• _THE PROBLEM_
Each line below that contains "vous" counts once; report the total and nothing more.

(Beginning of GIVEN DATA)

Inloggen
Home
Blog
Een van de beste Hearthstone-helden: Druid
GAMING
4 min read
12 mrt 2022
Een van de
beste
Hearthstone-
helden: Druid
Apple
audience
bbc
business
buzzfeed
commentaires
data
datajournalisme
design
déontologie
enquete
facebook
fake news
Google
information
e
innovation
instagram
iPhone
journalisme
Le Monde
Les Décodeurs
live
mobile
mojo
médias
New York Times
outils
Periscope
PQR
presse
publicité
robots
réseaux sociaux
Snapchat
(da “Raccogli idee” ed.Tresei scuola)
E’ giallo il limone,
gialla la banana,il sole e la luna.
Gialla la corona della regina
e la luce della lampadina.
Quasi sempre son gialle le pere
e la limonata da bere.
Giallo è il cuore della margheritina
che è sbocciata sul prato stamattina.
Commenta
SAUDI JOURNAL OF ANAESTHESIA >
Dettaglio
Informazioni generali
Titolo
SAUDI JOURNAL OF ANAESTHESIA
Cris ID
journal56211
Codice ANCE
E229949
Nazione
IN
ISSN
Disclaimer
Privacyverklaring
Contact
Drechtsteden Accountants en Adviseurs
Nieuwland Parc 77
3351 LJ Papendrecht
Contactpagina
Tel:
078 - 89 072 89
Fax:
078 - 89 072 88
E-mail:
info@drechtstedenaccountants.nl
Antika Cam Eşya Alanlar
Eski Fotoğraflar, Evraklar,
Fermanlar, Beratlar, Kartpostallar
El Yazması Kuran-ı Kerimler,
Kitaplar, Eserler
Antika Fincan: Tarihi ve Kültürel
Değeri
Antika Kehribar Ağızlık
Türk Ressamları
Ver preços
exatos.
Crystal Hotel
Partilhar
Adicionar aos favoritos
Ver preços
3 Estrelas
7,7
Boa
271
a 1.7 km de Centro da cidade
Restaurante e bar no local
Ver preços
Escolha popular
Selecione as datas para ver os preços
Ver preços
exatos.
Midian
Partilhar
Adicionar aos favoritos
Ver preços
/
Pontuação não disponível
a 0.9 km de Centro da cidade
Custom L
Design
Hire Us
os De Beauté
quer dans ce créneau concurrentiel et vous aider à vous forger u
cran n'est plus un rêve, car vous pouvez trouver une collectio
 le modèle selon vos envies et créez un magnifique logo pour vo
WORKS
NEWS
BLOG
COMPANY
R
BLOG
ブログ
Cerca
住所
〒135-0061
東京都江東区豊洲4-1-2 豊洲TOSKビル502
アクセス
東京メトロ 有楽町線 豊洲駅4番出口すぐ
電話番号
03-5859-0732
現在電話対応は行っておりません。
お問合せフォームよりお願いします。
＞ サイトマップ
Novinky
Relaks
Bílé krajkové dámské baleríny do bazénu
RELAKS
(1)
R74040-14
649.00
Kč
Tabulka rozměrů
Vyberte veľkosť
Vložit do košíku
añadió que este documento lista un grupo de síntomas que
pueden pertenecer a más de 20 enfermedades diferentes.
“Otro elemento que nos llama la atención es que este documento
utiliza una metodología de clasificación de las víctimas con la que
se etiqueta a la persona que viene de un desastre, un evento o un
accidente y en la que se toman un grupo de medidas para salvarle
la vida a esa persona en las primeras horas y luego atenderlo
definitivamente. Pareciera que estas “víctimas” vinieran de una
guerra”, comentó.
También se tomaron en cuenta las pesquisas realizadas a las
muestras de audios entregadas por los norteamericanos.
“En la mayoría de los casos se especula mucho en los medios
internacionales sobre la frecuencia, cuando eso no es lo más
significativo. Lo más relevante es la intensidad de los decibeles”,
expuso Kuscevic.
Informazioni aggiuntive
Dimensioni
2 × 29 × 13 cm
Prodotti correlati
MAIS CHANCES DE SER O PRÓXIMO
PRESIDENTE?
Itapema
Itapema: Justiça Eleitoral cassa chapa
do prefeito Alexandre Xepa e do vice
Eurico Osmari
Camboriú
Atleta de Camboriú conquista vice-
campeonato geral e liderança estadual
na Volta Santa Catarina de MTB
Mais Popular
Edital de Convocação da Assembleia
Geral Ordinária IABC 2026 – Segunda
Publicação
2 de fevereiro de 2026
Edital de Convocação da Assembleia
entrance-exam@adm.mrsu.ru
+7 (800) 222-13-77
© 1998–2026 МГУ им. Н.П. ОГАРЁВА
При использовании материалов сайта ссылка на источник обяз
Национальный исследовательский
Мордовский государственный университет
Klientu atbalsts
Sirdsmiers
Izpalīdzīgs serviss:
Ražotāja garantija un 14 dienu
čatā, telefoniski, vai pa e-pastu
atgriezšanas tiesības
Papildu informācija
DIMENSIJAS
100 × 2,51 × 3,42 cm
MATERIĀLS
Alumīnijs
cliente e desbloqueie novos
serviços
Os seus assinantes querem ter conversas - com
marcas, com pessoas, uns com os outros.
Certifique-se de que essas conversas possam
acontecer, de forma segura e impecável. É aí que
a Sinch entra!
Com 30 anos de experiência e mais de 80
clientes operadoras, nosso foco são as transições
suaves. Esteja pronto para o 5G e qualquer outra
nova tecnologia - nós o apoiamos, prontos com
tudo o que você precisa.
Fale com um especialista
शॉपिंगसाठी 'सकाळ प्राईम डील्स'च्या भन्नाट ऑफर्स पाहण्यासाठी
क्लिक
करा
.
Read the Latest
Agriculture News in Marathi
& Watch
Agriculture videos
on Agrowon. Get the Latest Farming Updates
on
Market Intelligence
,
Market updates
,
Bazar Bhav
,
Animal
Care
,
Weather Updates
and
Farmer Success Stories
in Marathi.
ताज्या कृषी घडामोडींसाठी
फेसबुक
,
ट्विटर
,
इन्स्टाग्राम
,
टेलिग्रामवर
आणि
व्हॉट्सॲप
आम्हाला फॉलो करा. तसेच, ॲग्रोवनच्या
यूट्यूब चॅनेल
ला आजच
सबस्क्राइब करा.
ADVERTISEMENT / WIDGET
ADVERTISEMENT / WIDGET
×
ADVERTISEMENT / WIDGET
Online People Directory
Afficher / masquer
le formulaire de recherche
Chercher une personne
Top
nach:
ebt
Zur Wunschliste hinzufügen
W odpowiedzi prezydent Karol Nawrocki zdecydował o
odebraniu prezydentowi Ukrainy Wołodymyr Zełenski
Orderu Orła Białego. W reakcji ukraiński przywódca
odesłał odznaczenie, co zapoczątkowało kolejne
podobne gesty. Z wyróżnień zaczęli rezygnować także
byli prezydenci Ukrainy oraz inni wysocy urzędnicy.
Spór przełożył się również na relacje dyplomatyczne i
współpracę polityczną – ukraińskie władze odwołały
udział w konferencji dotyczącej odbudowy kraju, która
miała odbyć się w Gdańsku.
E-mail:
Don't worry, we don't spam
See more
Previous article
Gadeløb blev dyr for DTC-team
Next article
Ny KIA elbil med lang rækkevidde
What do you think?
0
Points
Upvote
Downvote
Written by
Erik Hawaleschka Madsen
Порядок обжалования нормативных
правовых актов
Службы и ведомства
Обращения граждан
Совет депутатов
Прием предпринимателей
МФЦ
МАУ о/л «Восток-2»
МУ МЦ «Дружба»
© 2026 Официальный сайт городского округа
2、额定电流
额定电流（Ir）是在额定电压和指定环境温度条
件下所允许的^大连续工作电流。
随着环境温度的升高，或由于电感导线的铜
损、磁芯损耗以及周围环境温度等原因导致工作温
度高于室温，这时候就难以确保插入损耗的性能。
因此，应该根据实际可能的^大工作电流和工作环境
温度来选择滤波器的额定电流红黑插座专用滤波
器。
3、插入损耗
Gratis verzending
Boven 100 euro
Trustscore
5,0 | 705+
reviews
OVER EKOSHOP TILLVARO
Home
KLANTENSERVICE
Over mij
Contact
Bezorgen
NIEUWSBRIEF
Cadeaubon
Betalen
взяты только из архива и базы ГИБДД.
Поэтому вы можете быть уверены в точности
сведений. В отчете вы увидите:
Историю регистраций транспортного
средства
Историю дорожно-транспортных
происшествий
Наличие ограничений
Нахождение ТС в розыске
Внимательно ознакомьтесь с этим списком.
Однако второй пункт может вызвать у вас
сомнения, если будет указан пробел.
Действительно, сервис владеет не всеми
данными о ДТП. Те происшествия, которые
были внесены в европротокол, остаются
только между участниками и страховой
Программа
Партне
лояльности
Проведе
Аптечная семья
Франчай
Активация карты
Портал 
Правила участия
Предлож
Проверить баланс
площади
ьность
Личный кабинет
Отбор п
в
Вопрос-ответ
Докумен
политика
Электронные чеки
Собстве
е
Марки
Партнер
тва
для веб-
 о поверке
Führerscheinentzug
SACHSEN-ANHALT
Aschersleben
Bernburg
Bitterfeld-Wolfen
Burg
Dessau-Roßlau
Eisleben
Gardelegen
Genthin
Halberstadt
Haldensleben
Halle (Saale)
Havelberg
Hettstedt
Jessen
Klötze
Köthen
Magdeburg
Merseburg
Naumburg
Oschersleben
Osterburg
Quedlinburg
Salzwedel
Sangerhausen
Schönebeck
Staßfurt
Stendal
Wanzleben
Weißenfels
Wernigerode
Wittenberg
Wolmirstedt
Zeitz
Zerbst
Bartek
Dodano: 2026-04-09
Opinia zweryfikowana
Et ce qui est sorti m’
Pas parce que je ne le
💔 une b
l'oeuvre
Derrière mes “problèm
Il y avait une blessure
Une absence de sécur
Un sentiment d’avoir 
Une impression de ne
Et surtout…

(End of GIVEN DATA)

• _EXPECTED OUTPUT_
2